MARCH 30, 1959
PARIS—Some years ago when the Shah of Persia was in the United States, he came to Hyde Park on Thanksgiving Day to lay a wreath on my husband's tomb. My son Elliott, who was living at Hyde Park at the time, had been in Tehran with his father when the conference of Prime Minister Churchill, Prime Minister Stalin and my husband was held there. At that time Elliott had met His Majesty, and so the whole party from Iran came to Elliott's house for Thanksgiving dinner after the ceremonies at my husband's memorial.
When His Majesty was kind enough to ask the Ambassador and Mrs. Wailes to bring Anna, Nina and me to lunch with him in Tehran last week, I was happy to have him remember the occasion. He held the lunch in the Marble Palace, thinking we would enjoy seeing it; and it certainly is well worth seeing. The whole palace is built of native marble. The staircase is beautifully carved, and the reception room in which the Shah came to greet us has walls and ceilings which reflect the light from crystal chandeliers and shine like so many little pieces of silver. The Shah's own study, which we were allowed to see before leaving, is panelled and furnished with wood mosaic after the manner of the boxes which I had seen in Shiraz. This is a delicate and lengthy process, but the patterns are very beautiful and the colors soft and restful.
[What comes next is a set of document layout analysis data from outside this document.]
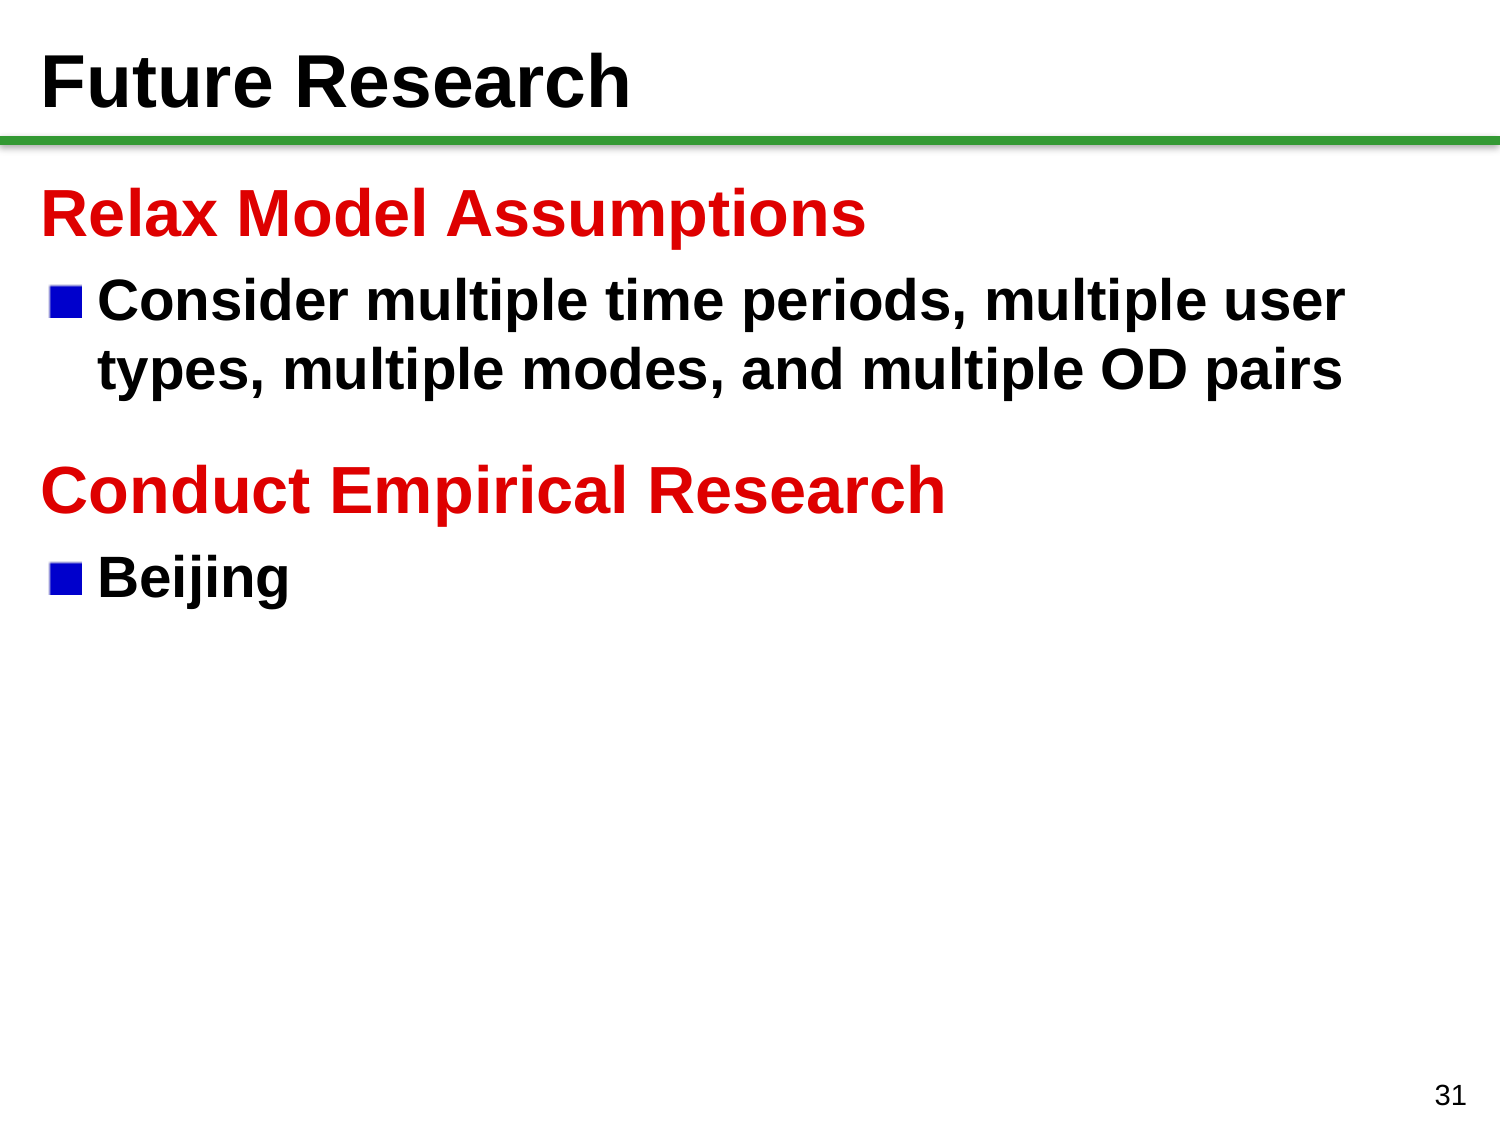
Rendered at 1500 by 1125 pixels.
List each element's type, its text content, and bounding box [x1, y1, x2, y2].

picture [40, 553, 82, 595]
picture [40, 276, 82, 318]
subtitle Relax Model Assumptions Consider multiple time periods, multiple user types, multiple modes, and multiple OD pairs Conduct Empirical Research Beijing [25, 162, 1483, 941]
title Future Research [25, 18, 1483, 134]
text_box [0, 136, 1500, 145]
slide_number 31 [1390, 1063, 1482, 1124]
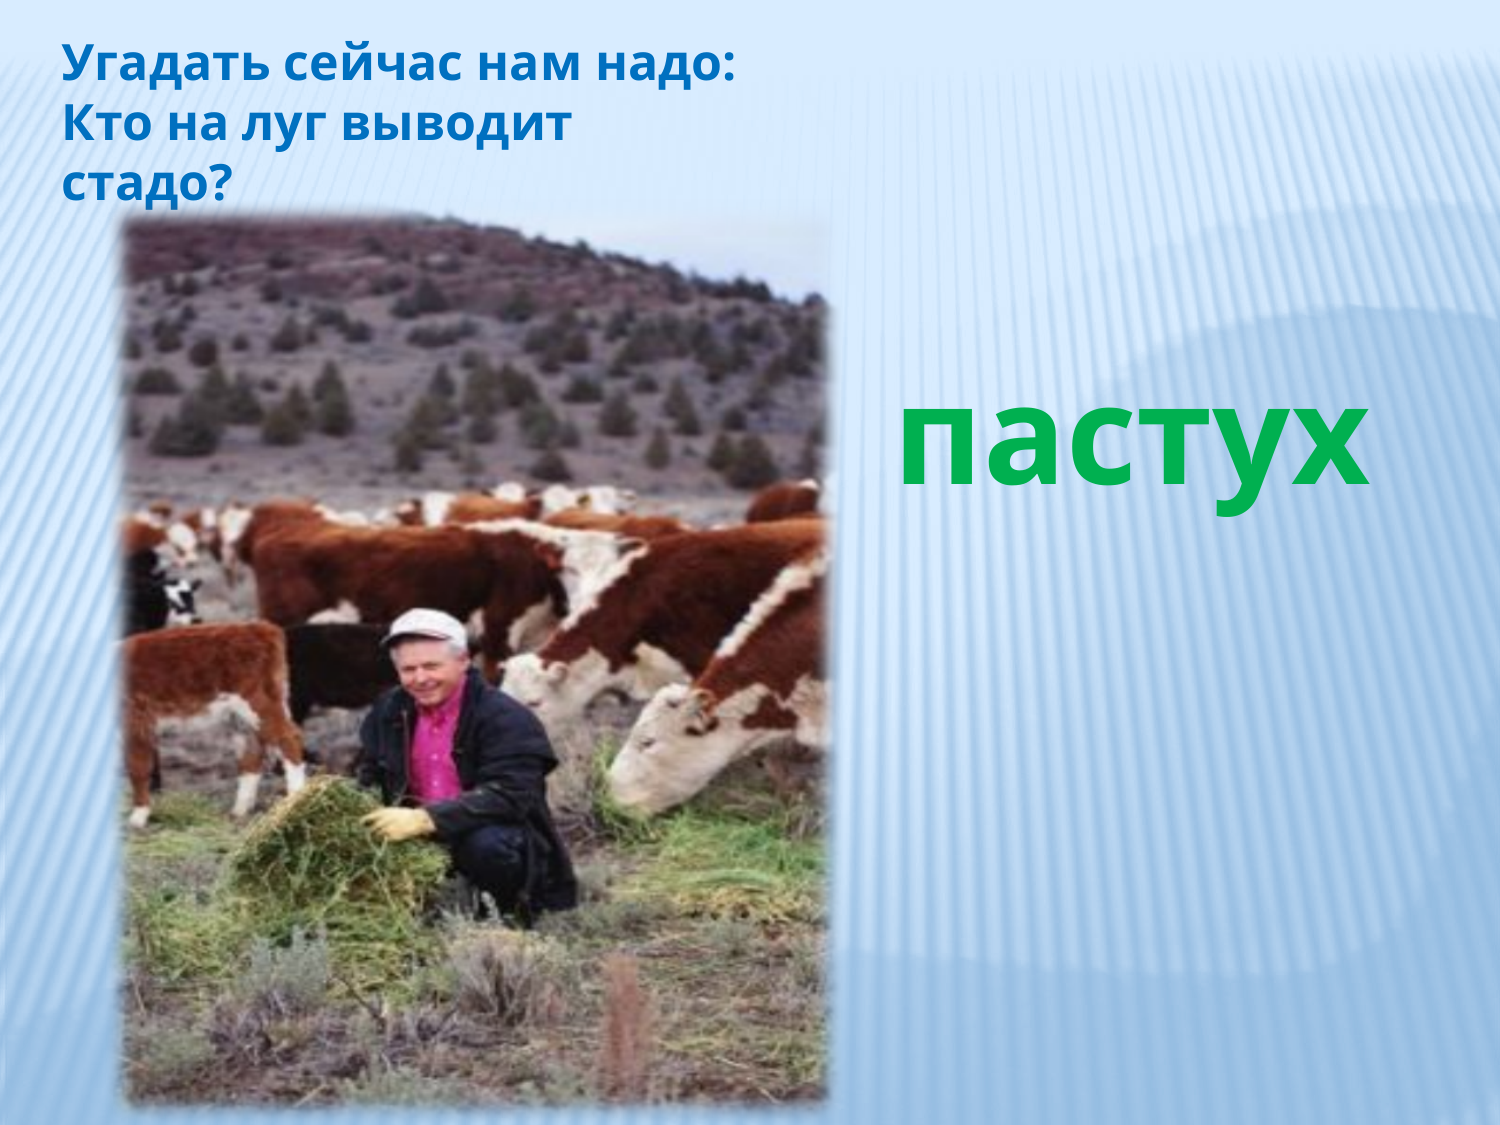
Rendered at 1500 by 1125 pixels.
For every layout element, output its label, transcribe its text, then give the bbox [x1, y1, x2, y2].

text_box пастух [878, 339, 1454, 520]
picture [105, 198, 845, 1125]
text_box Угадать сейчас нам надо: Кто на луг выводит стадо? [46, 23, 762, 219]
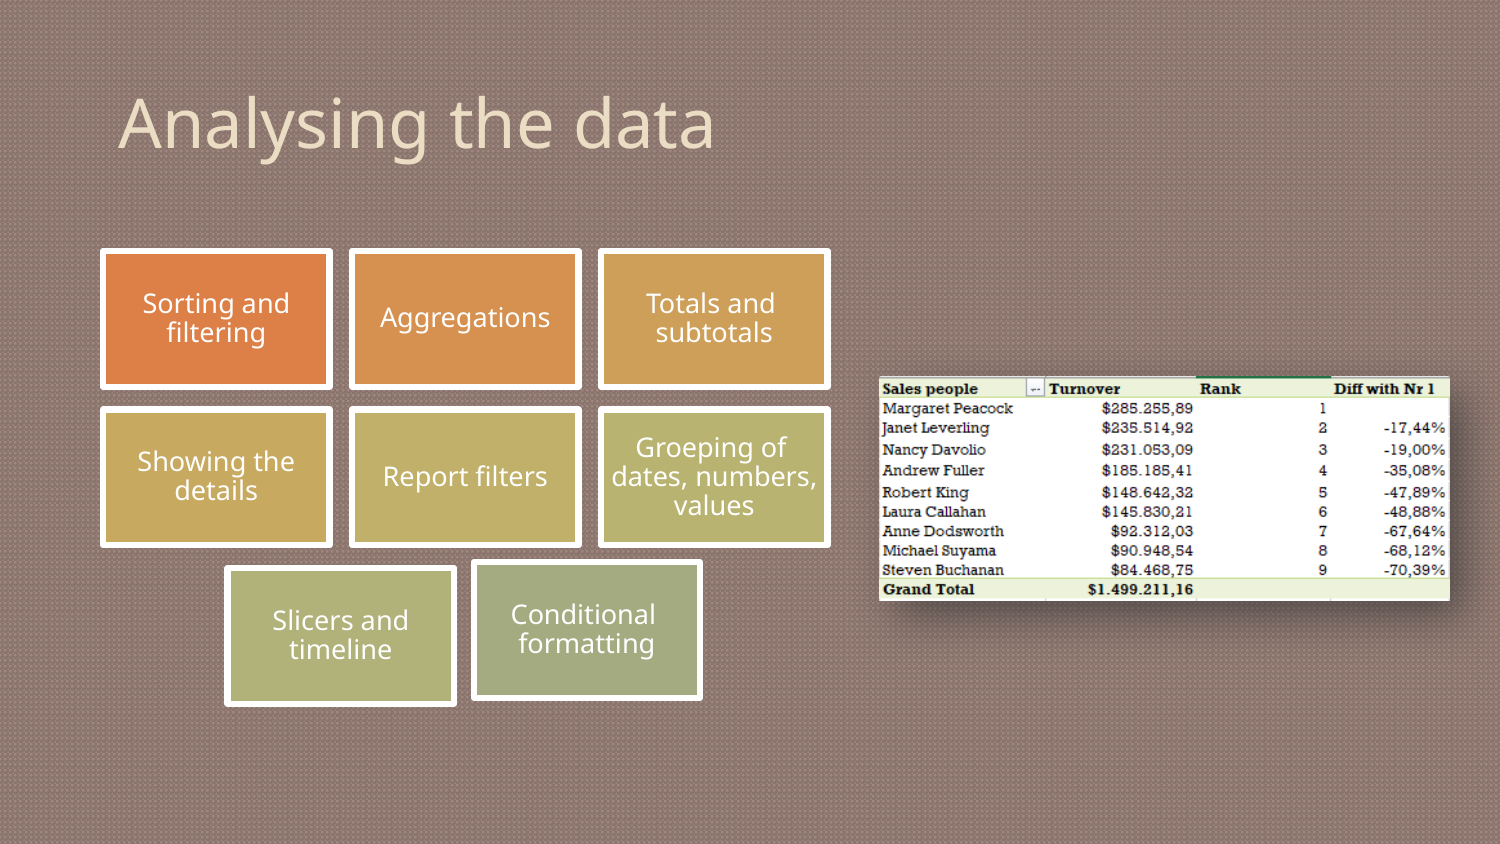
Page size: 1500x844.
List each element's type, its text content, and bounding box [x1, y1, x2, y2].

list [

Iran, I learned, produces caviar from the Caspian Sea, and the country prides itself on having a particular kind of very fine caviar which is served only for the royal family. Caviar is growing scarce, however, for I noticed the last time I was in Russia that the price had gone up considerably, and in Iran it costs little less than it does in New York City. No meal in Iran is complete without rice, and often they have it cooked in two ways at the same meal. There are any number of sauces which are used with rice and which could easily make of the dish a meal in itself.
They told me in Shiraz that at Persian meals it is a frequent custom to put all the food out on the table. Everyone fills his own plate, and then all the guests stand or sit around, eating and talking. Since they seem to have good appetites, they can go back and get more of whatever pleases them. We Americans have very wisely copied this custom, but on the whole the prettiest tables I have seen have been the Persian tables. They seem to arrange their food with an eye to the color, and when you come in you are attracted as much by the looks of the dishes as by their content. They have a variety of melons and very good tangerines. In season, I understand, they have many varieties of grapes, all very good; but they have not learned to produce wine very successfully, and the quality is not consistent.
I am told that Iranians like to drink milk, but the cows I have seen look quite small and I am fairly sure would not produce milk in great quantities. I learned to my surprise that sheep's milk is often drunk, something I never knew before. There is much tuberculosis, however, among the cattle. The U. N. has a project for improving the breed and for teaching methods of pasteurization, but the important thing, of course, is to strengthen the stock itself.